In all three cases, you have to find a balance between how much you are willing to offend them, and how much you care about your own health. I'll start with the easiest one.
We once hired a cleaning lady from a different country. She took the sponge from our sink and used it to clean the toilet, and put it back. Now she used that same sponge to do the dishes.
In this case, you hire someone to do some work according to your specifications. If you hire them to make your place cleaner, the job description does not include sampling bacterial growth from the toilet and spreading it on your tableware. Anyone doing that in a restaurant would get fired immediately.

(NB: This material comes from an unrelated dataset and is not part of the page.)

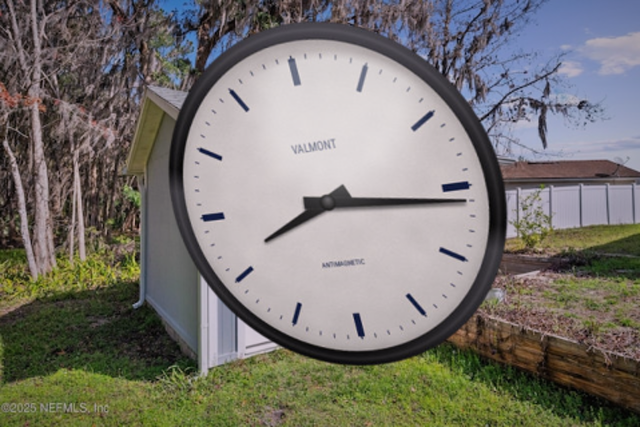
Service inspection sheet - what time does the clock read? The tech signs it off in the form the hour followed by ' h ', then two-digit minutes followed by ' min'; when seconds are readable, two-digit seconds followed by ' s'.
8 h 16 min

So, easy case: someone who is hired to clean should understand cleanliness. This employee doesn't have the skills required to do the job. If they consider it normal to clean the toilets and the kitchenware with the same sponge while you watch, just imagine what they do when you don't watch. Just fire them. No need for subtle interpersonal skills in this case, since you're the one paying!
At the self-serve line at the cafeteria, we had a group from another country visit. One girl took the serving spoon, put it in her mouth to taste it, and then put it back on the dish. This must be something they do all the time in that country and they think it's alright.
In this case, I suppose you care more about the person, so you'll have to be a bit more tactful.
It is unsanitary, but you seemed to have trouble convincing her. I suggest using a different angle and getting offended yourself (fake it if you must). The idea is to convince her that it is rude, which should be a lot easier than convincing her that it is unsanitary.
If (as you imply) she recently arrived in the country, learning the ways of the locals is part of adjusting to a new culture, so gently telling her that something is considered rude here is a normal part of this process. It does not require her to adjust her own views and prejudices. Much easier.
You could mention that sucking on the spoon and putting it back in the dish is rude here. If she wonders why, tell her it's like spitting in the dish... which she kinda did, indirectly.
This is similar to good old Gordon's method, which is based on rephrasing stuff like "You're annoying!" into "I don't like it when you do this." The latter has a much higher chance of success for obvious reasons: there is no accusation, and it leverages her will to be nice to you. It has the drawback of only working on people who actually care about not annoying you though, but this should be the case.
In any case, pick your food from another dish.
At dinner, they served from the main dish using their utensils that came right out of their mouth, and used them to put food on our plates. I know they meant well, but we consider that practice unsanitary.
We don't "consider" that practice unsanitary. It is objectively unsanitary. According to WHO, 67% of world population carries herpes HSV-1. I don't, and I like it that way. The stat is high enough that if you make it a habit to share utensils/glasses at parties, then you will be part of the 67%. It is quite inconvenient. Not to mention EBV, CMV, Hepatitis, Strep, etc... and the common cold.
Also, it is flu season. It isn't germ-phobic or silly to avoid contamination and inconvenince by using simple common sense.
The answer was always "it's our culture" and at times, they got offended and said we were too rigid or "we don't know how to get along with people".
This is where things get uneasy. Their retort is a simple and common shaming tactic which aims to shift the blame on you. You don't know how to get along with people! It is an attempt to make you conform to their own culture. However, this happens at your place: your house, your rules.
How to reply depends on how rude you are willing to be. If you never invite them again after this (as you suggest), think about it: it is actually pretty rude, and in a sneaky way. If their cooking tastes great, and they are fun to be with, it's a bit of a bummer.
The most polite thing to do would be the same as the previous one: tell them it makes you uneasy, and you will have trouble enjoying the food. Since it is the flu season, you can even insist that the news repeats every day that we should be extra careful about contamination! Or you can agree & amplify their shaming tactic and pretend you are indeed a bit phobic of germs and they should respect your quirks.
Also, really, licking the spoon and putting it back in the dish is like spitting in the soup.
An important thing is not to fall into the shaming tactic: when they say you "don't know how to get along with people" just laugh it off. And if they say it's part of their culture, this is just a lame excuse: just pretend you didn't hear it.
You can rub it in by microwaving your plate to sterilize it ;)
Personally though, if they still don't get it after the gentle and diplomatic attempt, I would simply escalate to stage two:
I'm French: we have weaponized cheese.